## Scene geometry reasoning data
******************************

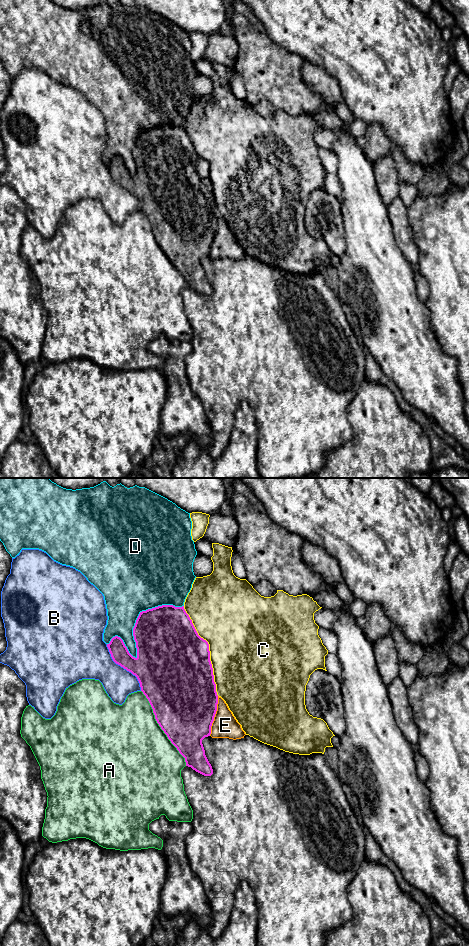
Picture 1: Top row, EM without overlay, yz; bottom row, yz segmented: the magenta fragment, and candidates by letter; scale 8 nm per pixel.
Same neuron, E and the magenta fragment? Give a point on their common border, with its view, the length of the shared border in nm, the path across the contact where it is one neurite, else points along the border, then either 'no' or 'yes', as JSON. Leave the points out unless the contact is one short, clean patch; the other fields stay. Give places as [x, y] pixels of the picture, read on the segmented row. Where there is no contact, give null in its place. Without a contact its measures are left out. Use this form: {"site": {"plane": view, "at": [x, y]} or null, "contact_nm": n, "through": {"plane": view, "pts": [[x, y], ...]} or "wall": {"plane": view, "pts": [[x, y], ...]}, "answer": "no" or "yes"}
{"site": {"plane": "yz", "at": [214, 716]}, "contact_nm": 320, "answer": "yes"}

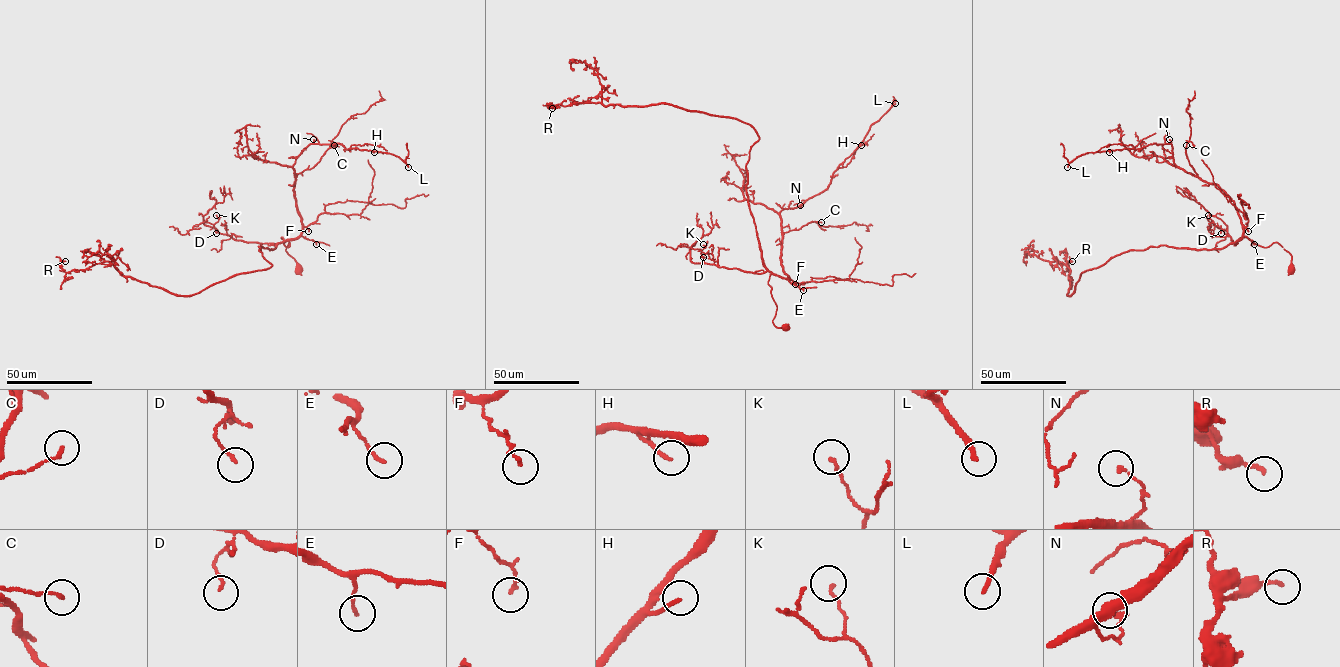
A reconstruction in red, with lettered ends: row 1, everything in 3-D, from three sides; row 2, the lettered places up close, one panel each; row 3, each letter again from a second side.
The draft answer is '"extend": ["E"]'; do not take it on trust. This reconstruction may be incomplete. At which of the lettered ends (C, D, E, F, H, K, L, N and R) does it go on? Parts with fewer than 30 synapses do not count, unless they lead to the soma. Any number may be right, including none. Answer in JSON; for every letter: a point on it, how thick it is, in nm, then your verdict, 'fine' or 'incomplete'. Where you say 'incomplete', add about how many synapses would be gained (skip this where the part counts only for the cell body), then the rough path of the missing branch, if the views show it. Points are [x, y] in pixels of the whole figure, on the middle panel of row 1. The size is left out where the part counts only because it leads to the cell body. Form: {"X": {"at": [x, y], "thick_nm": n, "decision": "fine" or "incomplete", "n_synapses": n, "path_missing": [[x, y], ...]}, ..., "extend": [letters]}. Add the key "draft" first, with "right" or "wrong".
{"draft": "wrong", "C": {"at": [821, 222], "thick_nm": 140, "decision": "fine"}, "D": {"at": [703, 257], "thick_nm": 110, "decision": "fine"}, "E": {"at": [803, 290], "thick_nm": 140, "decision": "fine"}, "F": {"at": [795, 284], "thick_nm": 140, "decision": "fine"}, "H": {"at": [861, 145], "thick_nm": 160, "decision": "fine"}, "K": {"at": [703, 244], "thick_nm": 130, "decision": "fine"}, "L": {"at": [895, 103], "thick_nm": 190, "decision": "incomplete", "n_synapses": 120, "path_missing": [[895, 103], [906, 95], [929, 92], [937, 86], [940, 88], [940, 96], [936, 98], [913, 98]]}, "N": {"at": [800, 205], "thick_nm": 150, "decision": "fine"}, "R": {"at": [552, 108], "thick_nm": 180, "decision": "fine"}, "extend": ["L"]}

******************************

Both ends included, copy word for word the lines from the top of the entries above through the line with "A reconstruction in". No pictures.

## Reply to the task
Picture 1: Top row, EM without overlay, yz; bottom row, yz segmented: the magenta fragment, and candidates by letter; scale 8 nm per pixel.
Same neuron, E and the magenta fragment? Give a point on their common border, with its view, the length of the shared border in nm, the path across the contact where it is one neurite, else points along the border, then either 'no' or 'yes', as JSON. Leave the points out unless the contact is one short, clean patch; the other fields stay. Give places as [x, y] pixels of the picture, read on the segmented row. Where there is no contact, give null in its place. Without a contact its measures are left out. Use this form: {"site": {"plane": view, "at": [x, y]} or null, "contact_nm": n, "through": {"plane": view, "pts": [[x, y], ...]} or "wall": {"plane": view, "pts": [[x, y], ...]}, "answer": "no" or "yes"}
{"site": {"plane": "yz", "at": [214, 716]}, "contact_nm": 320, "answer": "yes"}

A reconstruction in red, with lettered ends: row 1, everything in 3-D, from three sides; row 2, the lettered places up close, one panel each; row 3, each letter again from a second side.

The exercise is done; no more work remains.